Complete the following.
a. List the traditional carnival favorites that the festival article says will be available.
b. Copy the part of the festival article running from "PATRONS TO the" to "during the day.".

Supplied passage.
Other vendors include long-time Festival participant, John the Greek serving fresh gyro sandwiches and American grill food from Jimmy's Old Town Tavern. Traditional carnival favorites like funnel cakes, freshly popped kettle corn and cotton candy will also be available.
PATRONS TO the Festival will also be given the opportunity to browse the collections of 100-plus personally-selected local artisans during the Arts and Crafts Show on the afternoon of June 2 and during the day on June 3 and June 4.
For the dog enthusiasts, a "K-9 2k" and "Doggie Expo" will take place on Saturday morning while a 5k and 10k race will begin at 7:30 a.m. on Sunday for those who prefer to run at a bit faster pace.
The Herndon-Dulles Chamber of Commerce will be giving local businesses an outlet to promote their services and products to the tens of thousands expected to attend the event as part of the Business Expo, which will take place on June 3 and June 4 during the day.
"People really enjoy this event every year," Roeder said. "Seeing those people out and seeing how we [the Festival staff and volunteers] come together and make this happen, it makes it all worth it."
"I think most of us all find it really rewarding, the outcome," she added. "Seeing all the colors, the festivity and all the people in the community coming out and having a good time together is just great."

Data section.
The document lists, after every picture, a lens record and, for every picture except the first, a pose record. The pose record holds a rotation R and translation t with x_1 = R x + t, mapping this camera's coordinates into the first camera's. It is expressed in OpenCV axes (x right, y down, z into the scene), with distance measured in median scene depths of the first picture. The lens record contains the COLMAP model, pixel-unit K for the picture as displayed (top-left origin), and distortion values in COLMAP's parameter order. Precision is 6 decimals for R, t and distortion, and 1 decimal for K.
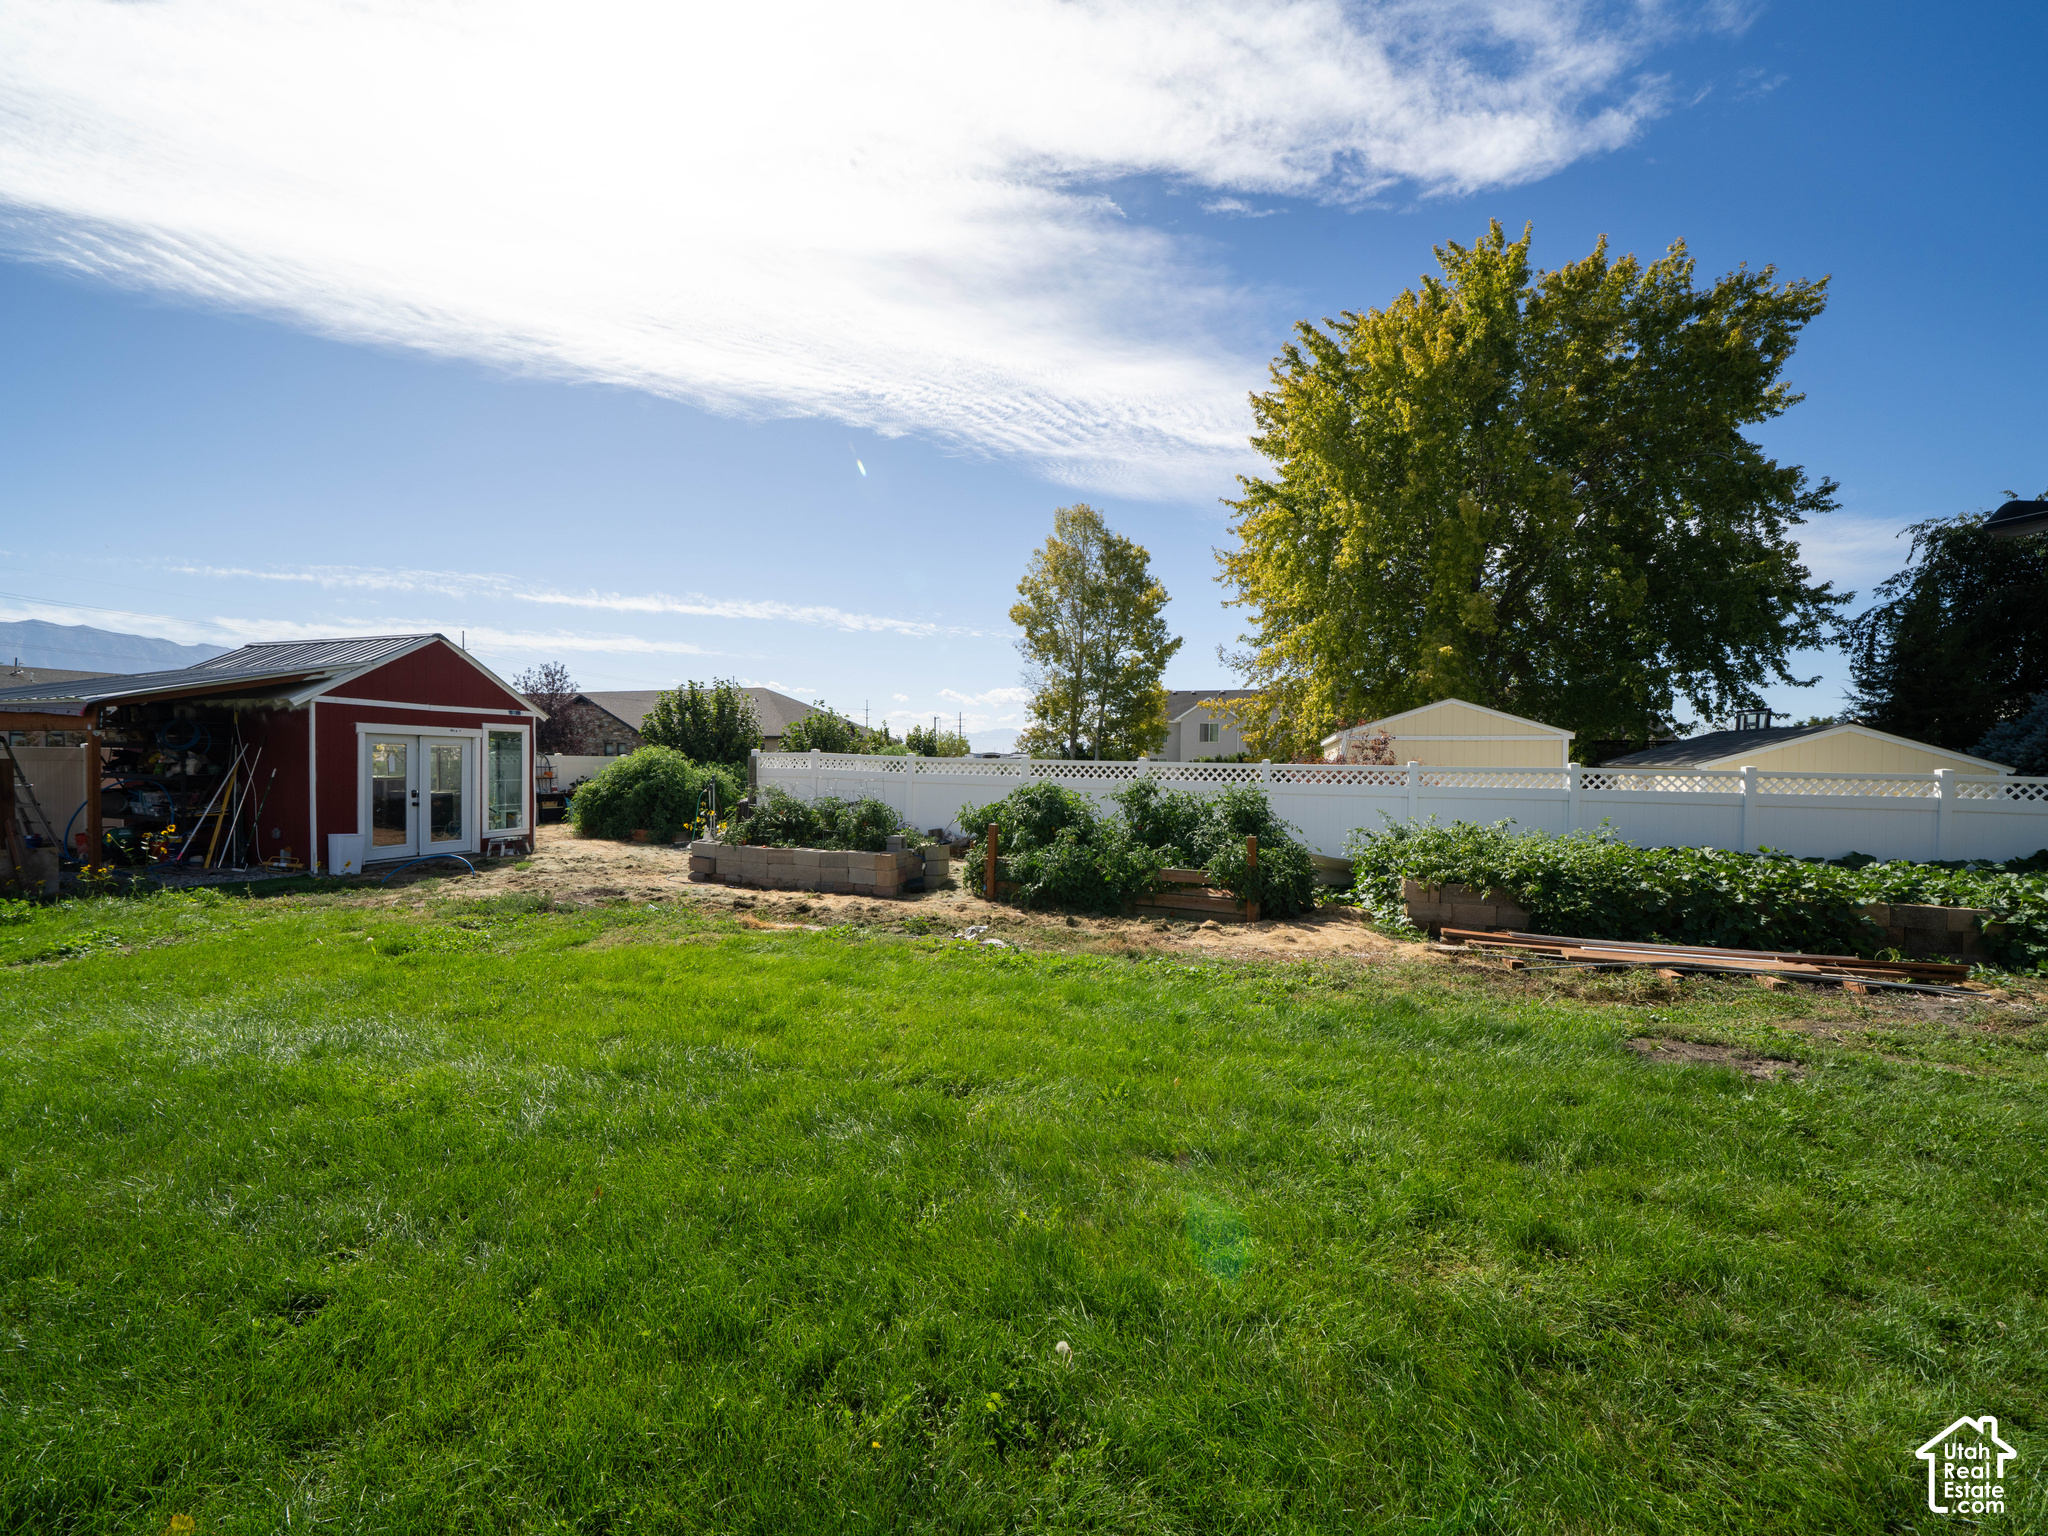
lens RADIAL K [[820.5, 0, 1024.0], [0, 820.5, 768.0], [0, 0, 1]] dist [0.000259, 0.000031]
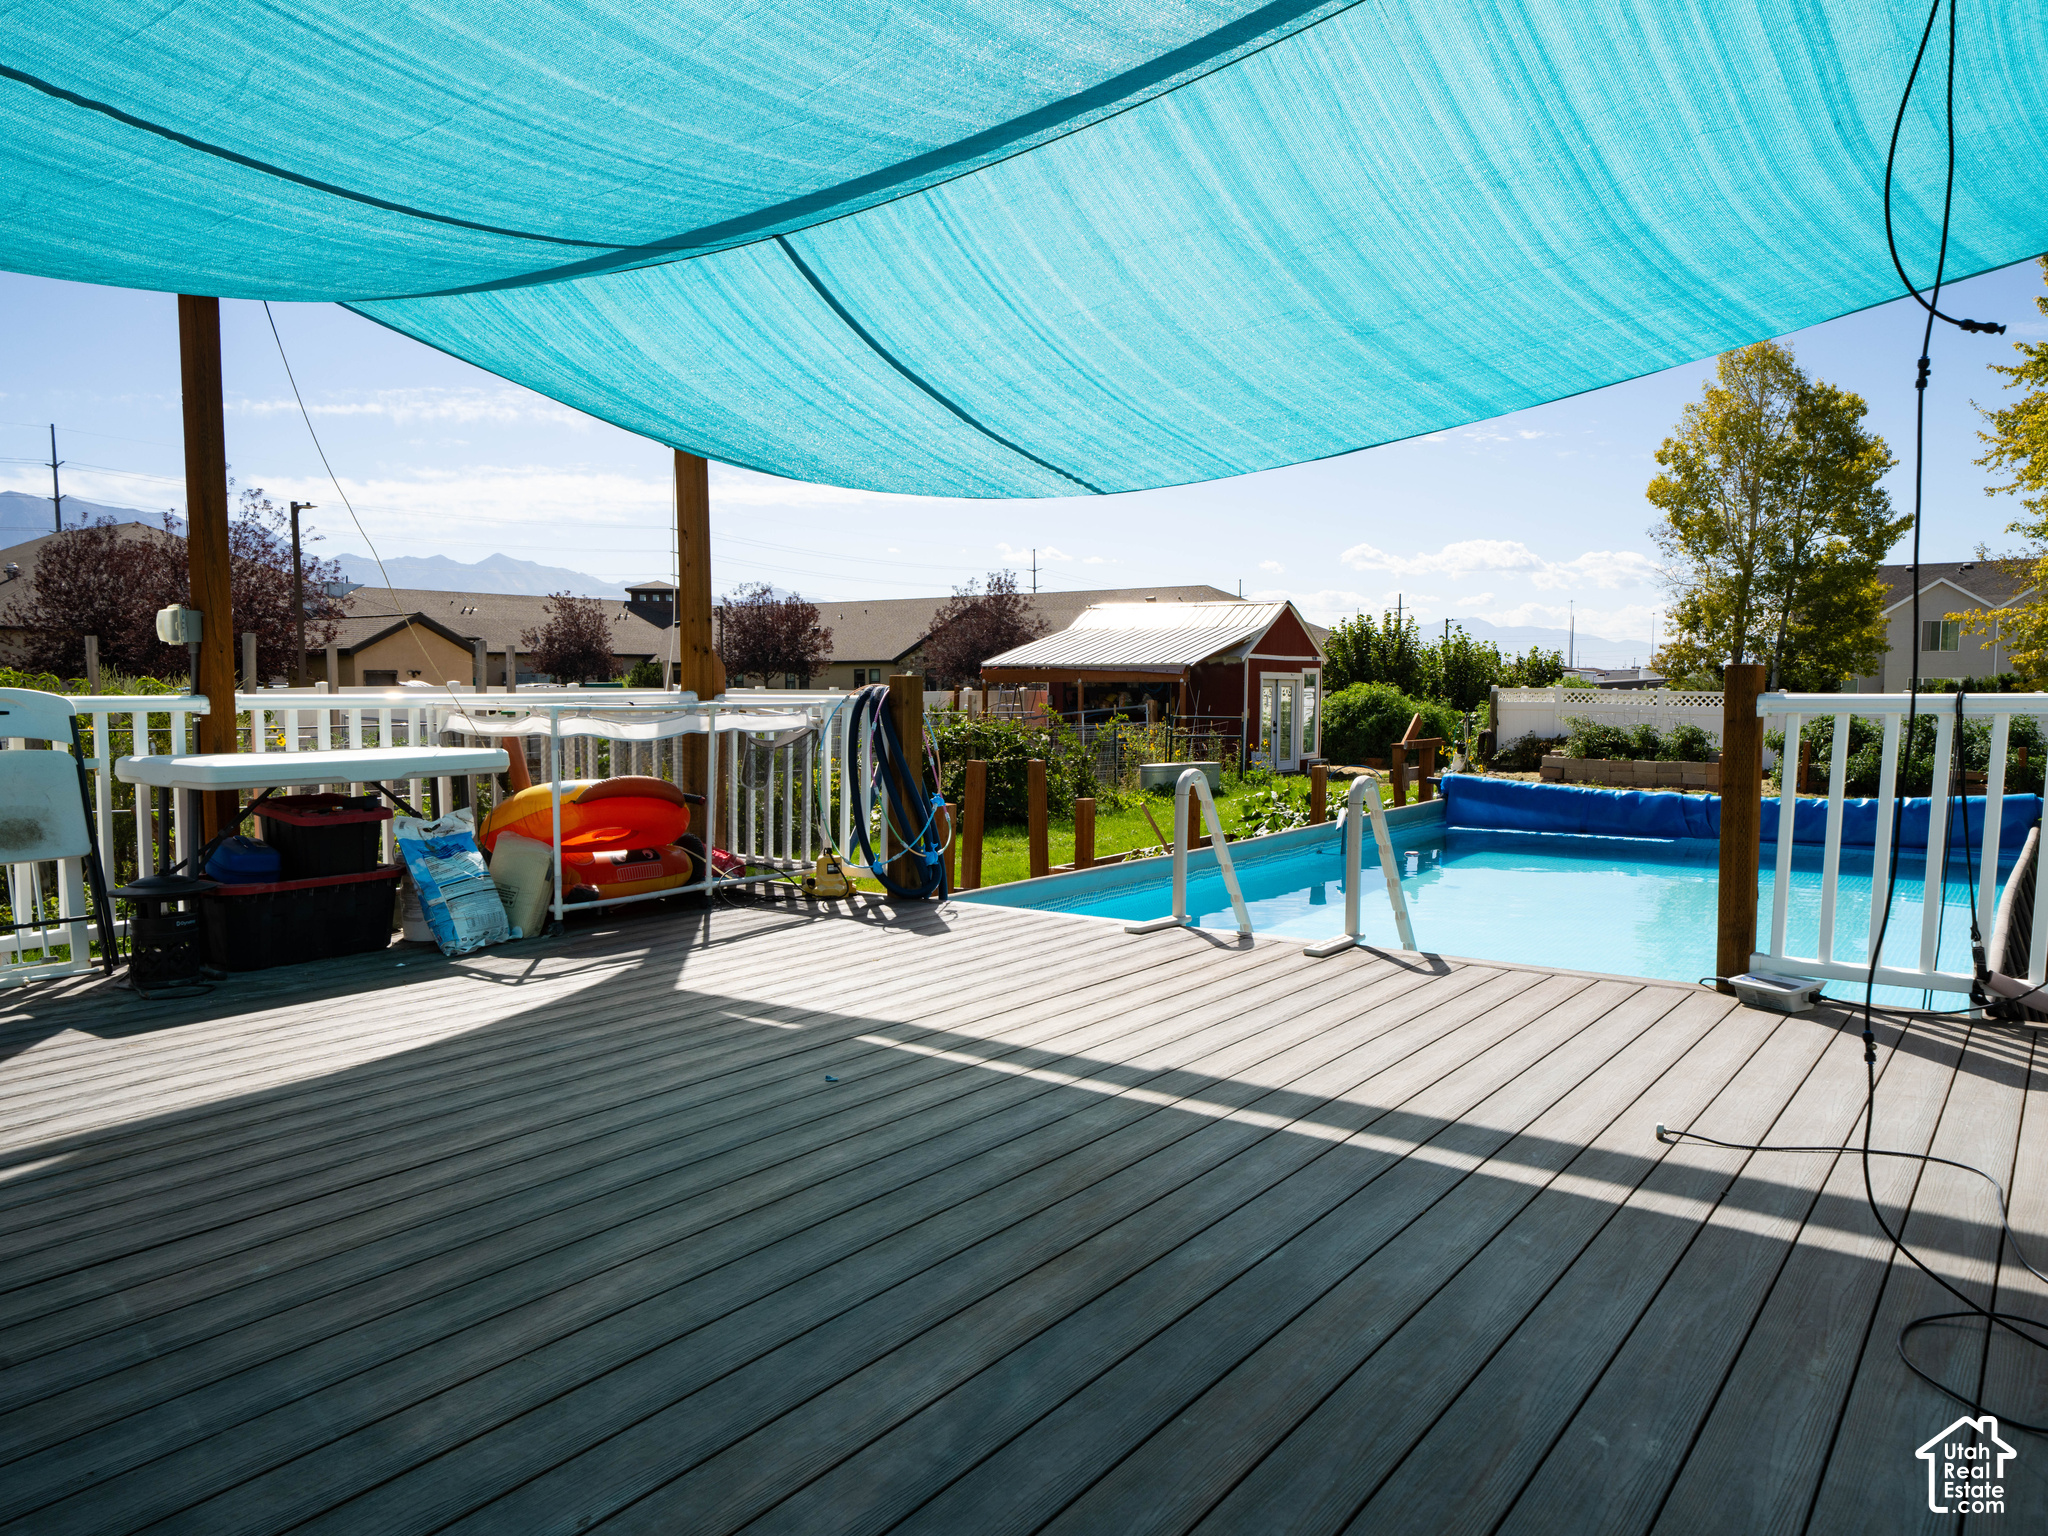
lens RADIAL K [[1374.8, 0, 1023.4], [0, 1374.8, 781.9], [0, 0, 1]] dist [0.004866, 0.002662]
pose [[0.937771, 0.014492, -0.346952, -0.116956], [0.007122, 0.998116, 0.060941, -0.004214], [0.347182, -0.059619, 0.935901, -0.417750]]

Answers.
a. Funnel cakes, freshly popped kettle corn, and cotton candy.

b.
PATRONS TO the Festival will also be given the opportunity to browse the collections of 100-plus personally-selected local artisans during the Arts and Crafts Show on the afternoon of June 2 and during the day on June 3 and June 4.
For the dog enthusiasts, a "K-9 2k" and "Doggie Expo" will take place on Saturday morning while a 5k and 10k race will begin at 7:30 a.m. on Sunday for those who prefer to run at a bit faster pace.
The Herndon-Dulles Chamber of Commerce will be giving local businesses an outlet to promote their services and products to the tens of thousands expected to attend the event as part of the Business Expo, which will take place on June 3 and June 4 during the day.